The convergence of live pictures from space with internet of things (IoT) data will revolutionise our understanding of who and what is where on the Earth. It will catalyse commerce, accelerate business, enhance security and make our lives easier. Conversely, in the wrong hands this data will enable criminal, illicit and hostile acts, putting our way of life under great stress. It is possible now and we are in a foot race to join the dots on our terms.
By 2030 there will be 10,000 more Earth Observation and 15,000 IoT enabled satellites in orbit and around 30bn IoT devices on Earth. When brought together this data would represent a near-live picture of everything (people and things) or in other words a global live digital twin – everything, everyone, everywhere and always. Put simply, the fusion of this data would show you ‘in a picture’ and not place you ‘onto an old picture’.
Knowing where things are is at the heart of effective security, policing, deterrence, disruption and defence. Insight such as this represents a strategic shift in understanding and a game-changing opportunity across a range of circumstances.
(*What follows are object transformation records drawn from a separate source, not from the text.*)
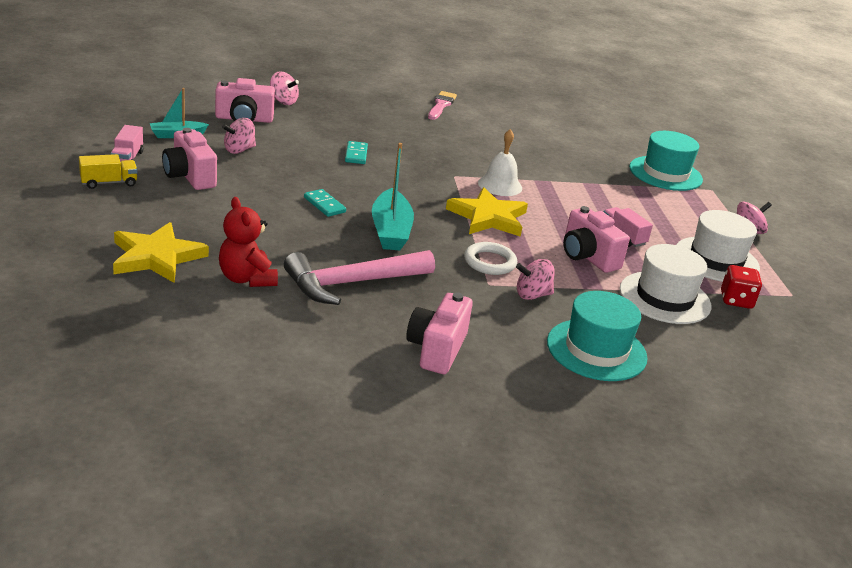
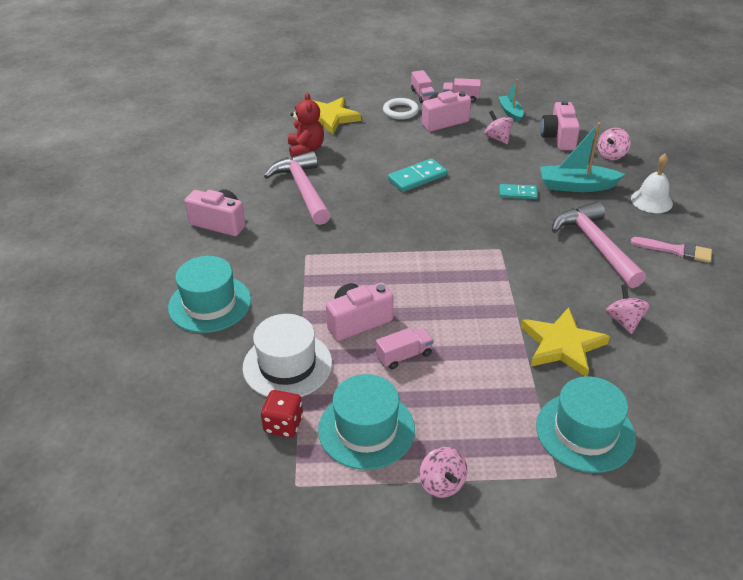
camera: 100 degrees right, 10 degrees up
yellow truck [79,154,138,189] -> pink truck [411,70,435,103]
red teddy bear [219,197,278,287] -> red teddy bear turned 105 degrees clockwise [288,92,324,157]
turquoise domino [304,189,346,217] -> turquoise domino [388,158,447,192], size x1.52
turquoise boat [372,143,414,250] -> turquoise boat moved to [540,122,625,192]
yellow star [446,187,528,237] -> yellow star moved to [521,307,610,377]
white ring [464,242,517,275] -> white ring moved to [383,98,419,120]
white bell [478,129,522,196] -> white bell moved to [631,154,673,213]
pink spinning top [516,259,555,300] -> pink spinning top moved to [606,285,650,334]
white hat [676,210,760,282] -> turquoise hat [318,374,415,470]
none -> pink hammer [552,201,646,288]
It would deny petty criminals’ anonymity, illuminate illegal migration, reveal pirates in the Gulf of Aden, track cocaine in the Caribbean, show where terrorists are pre- and post-attacks, identify manoeuvring hostile forces, allow patient and precise interceptions and retain a crucial snail trail of malign act attribution.
But this digital conflation is also a global live digital twin. With enhanced computing power, it would be possible to exercise near-real time option rehearsal for security and defence officials by drawing on actual (enemy/friendly/neutral) force dispositions and historic enemy manoeuvre patterns.